Question

Future value.   Jack and Jill are saving for a rainy day and decide to put ​$45 away in their local bank every year for the next 25 years. The local​ Up-the-Hill Bank will pay them 5 ​% on their account. a.  If Jack and Jill put the money in the account faithfully at the end of every​ year, how much will they have in it at the end of 25 ​years? b. ​ Unfortunately, Jack had an accident in which he sustained head injuries after only 10 years of savings. The medical bill has come to ​$500 . Is there enough in the​ rainy-day fund to cover​ it? a.

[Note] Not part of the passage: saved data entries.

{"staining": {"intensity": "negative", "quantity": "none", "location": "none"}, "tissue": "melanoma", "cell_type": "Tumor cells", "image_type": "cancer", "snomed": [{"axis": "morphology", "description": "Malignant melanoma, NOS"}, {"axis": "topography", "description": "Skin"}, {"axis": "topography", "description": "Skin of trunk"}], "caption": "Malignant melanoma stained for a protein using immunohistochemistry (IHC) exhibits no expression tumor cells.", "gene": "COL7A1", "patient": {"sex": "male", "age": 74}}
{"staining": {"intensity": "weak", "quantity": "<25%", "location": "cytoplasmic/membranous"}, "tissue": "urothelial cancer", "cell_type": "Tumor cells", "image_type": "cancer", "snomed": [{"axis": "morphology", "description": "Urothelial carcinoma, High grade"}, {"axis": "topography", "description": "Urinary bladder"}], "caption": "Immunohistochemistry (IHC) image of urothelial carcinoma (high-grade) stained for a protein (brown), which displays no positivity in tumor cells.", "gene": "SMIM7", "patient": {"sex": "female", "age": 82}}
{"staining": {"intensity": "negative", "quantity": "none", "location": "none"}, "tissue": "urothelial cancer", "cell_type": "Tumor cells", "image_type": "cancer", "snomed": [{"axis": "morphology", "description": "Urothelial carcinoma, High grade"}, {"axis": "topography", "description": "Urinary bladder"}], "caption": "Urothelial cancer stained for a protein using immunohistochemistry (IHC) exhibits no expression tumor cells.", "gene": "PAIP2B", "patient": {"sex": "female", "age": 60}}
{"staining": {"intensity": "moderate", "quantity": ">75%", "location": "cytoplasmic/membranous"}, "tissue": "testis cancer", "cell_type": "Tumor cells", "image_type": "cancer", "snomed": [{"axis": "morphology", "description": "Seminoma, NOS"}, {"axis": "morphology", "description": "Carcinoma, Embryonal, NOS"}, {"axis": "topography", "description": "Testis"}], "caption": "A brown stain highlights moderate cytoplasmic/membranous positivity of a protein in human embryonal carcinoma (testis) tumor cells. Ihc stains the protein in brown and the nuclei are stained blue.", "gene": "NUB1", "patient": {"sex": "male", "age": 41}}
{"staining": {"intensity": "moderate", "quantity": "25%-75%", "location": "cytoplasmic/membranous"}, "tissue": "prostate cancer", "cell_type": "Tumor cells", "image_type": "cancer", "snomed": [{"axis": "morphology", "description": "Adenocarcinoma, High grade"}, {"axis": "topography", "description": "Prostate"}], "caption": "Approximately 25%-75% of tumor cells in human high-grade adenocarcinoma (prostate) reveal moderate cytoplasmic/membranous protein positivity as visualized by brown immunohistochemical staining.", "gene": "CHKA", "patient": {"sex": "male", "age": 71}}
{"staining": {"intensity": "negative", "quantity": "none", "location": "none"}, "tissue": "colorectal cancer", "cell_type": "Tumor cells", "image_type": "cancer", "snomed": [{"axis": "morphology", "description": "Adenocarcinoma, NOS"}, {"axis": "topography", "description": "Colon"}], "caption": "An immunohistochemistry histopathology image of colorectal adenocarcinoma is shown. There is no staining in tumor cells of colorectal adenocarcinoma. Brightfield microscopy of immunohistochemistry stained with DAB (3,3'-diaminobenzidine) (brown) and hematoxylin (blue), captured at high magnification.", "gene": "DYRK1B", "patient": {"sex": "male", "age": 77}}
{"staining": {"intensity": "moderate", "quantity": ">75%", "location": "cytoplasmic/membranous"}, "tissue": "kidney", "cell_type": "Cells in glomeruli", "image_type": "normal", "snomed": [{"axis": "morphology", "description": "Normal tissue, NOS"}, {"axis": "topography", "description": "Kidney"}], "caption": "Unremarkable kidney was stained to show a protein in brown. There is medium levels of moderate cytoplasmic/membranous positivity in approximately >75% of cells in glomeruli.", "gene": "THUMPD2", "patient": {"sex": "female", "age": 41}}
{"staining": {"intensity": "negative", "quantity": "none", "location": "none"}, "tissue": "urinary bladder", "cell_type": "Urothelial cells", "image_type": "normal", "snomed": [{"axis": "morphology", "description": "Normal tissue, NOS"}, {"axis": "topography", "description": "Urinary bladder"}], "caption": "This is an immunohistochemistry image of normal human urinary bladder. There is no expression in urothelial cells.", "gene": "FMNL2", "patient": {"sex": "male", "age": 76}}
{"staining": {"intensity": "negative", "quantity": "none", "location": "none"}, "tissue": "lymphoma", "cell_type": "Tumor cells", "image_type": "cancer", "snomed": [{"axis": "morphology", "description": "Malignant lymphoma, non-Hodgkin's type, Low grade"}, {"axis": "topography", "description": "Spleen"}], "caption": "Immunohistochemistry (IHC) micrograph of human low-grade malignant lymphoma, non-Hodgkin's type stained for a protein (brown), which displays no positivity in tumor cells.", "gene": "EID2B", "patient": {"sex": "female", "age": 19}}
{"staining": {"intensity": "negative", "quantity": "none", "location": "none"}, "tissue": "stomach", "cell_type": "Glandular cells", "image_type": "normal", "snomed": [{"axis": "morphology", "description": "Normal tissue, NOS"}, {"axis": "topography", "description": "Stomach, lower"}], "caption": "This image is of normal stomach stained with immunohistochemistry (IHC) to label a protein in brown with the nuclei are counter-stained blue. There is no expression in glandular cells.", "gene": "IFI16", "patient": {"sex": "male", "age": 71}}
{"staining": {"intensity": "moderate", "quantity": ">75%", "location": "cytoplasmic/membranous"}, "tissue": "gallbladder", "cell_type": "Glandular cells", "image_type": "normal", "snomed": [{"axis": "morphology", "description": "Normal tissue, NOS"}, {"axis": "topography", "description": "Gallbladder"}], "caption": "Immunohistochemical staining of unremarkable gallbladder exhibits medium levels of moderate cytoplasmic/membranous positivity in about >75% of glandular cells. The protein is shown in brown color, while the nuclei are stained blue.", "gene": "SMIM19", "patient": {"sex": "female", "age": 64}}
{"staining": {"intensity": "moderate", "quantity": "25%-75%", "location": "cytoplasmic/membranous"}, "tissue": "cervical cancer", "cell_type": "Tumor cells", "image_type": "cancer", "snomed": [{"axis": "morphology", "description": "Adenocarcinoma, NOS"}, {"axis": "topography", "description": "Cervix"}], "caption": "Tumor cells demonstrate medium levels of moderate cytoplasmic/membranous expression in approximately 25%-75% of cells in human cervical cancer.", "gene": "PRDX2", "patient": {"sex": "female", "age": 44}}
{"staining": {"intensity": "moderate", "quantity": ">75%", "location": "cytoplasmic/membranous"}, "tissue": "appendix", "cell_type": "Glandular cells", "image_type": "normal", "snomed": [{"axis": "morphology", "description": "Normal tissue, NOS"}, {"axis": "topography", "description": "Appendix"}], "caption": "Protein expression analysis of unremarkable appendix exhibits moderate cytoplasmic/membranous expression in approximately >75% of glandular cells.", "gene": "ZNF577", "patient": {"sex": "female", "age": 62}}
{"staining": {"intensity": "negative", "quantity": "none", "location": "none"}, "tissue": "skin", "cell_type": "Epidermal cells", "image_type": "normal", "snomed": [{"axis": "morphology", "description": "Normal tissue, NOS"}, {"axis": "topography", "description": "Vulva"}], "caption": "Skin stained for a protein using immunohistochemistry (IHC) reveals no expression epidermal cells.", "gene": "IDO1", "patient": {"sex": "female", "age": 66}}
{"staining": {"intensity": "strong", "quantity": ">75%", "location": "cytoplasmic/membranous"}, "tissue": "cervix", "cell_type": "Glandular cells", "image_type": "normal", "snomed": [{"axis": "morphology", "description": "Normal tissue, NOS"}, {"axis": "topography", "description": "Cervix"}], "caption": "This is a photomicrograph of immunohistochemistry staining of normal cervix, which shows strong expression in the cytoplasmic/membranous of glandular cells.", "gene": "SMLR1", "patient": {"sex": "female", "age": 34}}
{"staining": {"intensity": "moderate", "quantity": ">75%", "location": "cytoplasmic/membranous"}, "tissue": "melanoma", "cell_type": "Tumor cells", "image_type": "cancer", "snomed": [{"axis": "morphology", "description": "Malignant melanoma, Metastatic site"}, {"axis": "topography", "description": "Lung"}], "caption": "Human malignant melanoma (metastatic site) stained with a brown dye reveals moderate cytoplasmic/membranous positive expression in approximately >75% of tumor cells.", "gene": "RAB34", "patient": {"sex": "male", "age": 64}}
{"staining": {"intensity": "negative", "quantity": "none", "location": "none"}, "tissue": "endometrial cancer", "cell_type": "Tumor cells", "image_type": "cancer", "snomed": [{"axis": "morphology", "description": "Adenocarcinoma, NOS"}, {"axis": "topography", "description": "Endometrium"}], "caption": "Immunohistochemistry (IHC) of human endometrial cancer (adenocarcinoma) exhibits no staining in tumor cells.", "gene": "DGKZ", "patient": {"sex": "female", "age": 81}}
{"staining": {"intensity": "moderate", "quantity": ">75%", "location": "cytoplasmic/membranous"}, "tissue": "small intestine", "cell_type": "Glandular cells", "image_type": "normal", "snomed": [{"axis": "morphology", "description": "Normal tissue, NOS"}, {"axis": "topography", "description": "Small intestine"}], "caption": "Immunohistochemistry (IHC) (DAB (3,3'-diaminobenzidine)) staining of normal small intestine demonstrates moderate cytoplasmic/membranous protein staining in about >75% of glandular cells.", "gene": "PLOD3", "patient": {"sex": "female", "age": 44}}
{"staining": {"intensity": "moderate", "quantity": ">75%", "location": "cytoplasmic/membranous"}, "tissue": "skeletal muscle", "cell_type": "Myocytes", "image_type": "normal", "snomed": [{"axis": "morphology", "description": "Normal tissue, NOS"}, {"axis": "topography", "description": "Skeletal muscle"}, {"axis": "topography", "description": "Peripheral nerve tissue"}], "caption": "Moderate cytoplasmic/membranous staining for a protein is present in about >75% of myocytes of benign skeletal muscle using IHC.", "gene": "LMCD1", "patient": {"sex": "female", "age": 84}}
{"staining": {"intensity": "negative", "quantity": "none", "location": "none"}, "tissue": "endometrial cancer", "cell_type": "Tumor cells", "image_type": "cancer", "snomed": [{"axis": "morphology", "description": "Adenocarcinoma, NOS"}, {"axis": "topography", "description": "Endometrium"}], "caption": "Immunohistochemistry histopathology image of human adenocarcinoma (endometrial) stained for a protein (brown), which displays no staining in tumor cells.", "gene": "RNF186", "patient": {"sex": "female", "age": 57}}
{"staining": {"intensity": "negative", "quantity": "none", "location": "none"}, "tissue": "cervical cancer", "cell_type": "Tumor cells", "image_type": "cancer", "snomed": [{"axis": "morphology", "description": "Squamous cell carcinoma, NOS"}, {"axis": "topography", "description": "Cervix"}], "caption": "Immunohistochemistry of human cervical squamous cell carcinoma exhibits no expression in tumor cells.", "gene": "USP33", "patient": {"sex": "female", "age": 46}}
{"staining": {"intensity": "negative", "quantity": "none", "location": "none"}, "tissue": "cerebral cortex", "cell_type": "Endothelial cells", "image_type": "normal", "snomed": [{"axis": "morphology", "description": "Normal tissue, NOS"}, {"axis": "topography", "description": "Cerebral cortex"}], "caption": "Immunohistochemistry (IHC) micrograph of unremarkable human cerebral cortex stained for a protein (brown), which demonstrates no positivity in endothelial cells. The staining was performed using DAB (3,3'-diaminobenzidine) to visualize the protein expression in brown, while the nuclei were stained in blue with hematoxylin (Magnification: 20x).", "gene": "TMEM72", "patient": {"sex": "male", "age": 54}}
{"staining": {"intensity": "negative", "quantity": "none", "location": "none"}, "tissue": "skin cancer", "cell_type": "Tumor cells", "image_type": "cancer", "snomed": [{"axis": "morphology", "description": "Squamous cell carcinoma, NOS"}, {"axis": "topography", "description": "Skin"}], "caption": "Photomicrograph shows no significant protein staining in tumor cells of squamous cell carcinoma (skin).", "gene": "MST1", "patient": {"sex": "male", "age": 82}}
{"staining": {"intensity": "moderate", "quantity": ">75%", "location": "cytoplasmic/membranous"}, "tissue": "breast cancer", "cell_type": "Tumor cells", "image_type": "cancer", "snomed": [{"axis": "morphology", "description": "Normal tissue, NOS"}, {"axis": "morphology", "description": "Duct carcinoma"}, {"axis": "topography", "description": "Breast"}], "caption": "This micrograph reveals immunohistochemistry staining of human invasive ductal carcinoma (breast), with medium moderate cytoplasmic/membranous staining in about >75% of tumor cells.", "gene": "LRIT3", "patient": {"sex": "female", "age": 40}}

If Jack and Jill put the money in the account faithfully at the end of every​ year, how much will they have in it at the end of 25 ​years? ​$nothing ​(Round to the nearest​ cent.)

Answer 1

Part A:

FV of Annuity :
Annuity is series of cash flows that are deposited at regular intervals for specific period of time.

FV of Annuity = CF [ (1+r)^n - 1 ] / r
r - Int rate per period
n - No. of periods

Amount in Account after 25 years:

Particulars	Amount
Cash Flow	$           45.00
Int Rate	5.000%
Periods	25

FV of Annuity = Cash Flow * [ [ ( 1 + r ) ^ n ] - 1 ] /r
= $ 45 * [ [ ( 1 + 0.05 ) ^ 25 ] - 1 ] / 0.05
= $ 45 * [ [ ( 1.05 ) ^ 25 ] - 1 ] / 0.05
= $ 45 * [ [3.3864] - 1 ] / 0.05
= $ 45 * [2.3864] /0.05
= $ 2147.72

Part B:

Amount in Account after 10 years:

Particulars	Amount
Cash Flow	$           45.00
Int Rate	5.000%
Periods	10

FV of Annuity = Cash Flow * [ [ ( 1 + r ) ^ n ] - 1 ] /r
= $ 45 * [ [ ( 1 + 0.05 ) ^ 10 ] - 1 ] / 0.05
= $ 45 * [ [ ( 1.05 ) ^ 10 ] - 1 ] / 0.05
= $ 45 * [ [1.6289] - 1 ] / 0.05
= $ 45 * [0.6289] /0.05
= $ 566.01

As amount in account > $ 500, It will be able to meet medical exp of $ 500.